:: Dataset content

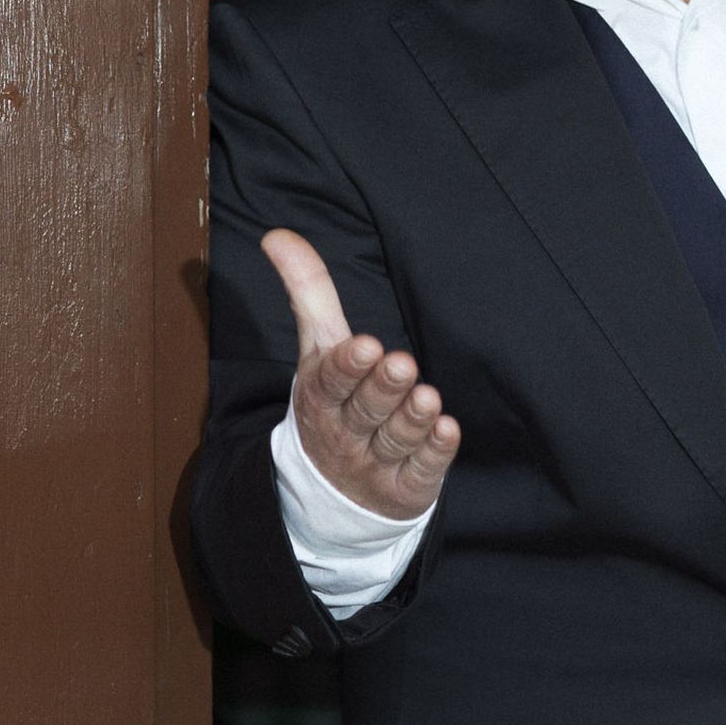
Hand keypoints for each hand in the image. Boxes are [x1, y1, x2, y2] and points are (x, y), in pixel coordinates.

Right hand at [262, 228, 460, 519]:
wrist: (332, 489)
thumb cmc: (333, 401)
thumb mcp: (318, 349)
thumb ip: (308, 292)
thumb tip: (277, 235)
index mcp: (320, 395)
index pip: (331, 380)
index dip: (348, 365)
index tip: (367, 345)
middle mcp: (344, 431)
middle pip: (365, 409)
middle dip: (383, 387)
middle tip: (402, 363)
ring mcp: (373, 463)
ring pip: (394, 440)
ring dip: (412, 419)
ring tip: (428, 397)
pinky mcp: (403, 488)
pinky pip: (420, 471)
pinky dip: (434, 453)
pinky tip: (448, 431)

::::

◆ Action item ◆
Only the lines from the one with "Right hand at" through the end of the records above are to be copied, exactly as written.

◆ Result of the exercise ◆
Right hand at [262, 228, 460, 519]:
wrist: (332, 489)
thumb cmc: (333, 401)
thumb mcp: (318, 349)
thumb ip: (308, 292)
thumb tip: (277, 235)
index mcp: (320, 395)
index pip: (331, 380)
index dip: (348, 365)
index tip: (367, 345)
middle mcp: (344, 431)
middle pip: (365, 409)
middle dip: (383, 387)
middle tip: (402, 363)
ring mcp: (373, 463)
ring pip: (394, 440)
ring dip: (412, 419)
ring tip: (428, 397)
pinky mcp: (403, 488)
pinky pip: (420, 471)
pinky dip: (434, 453)
pinky tip: (448, 431)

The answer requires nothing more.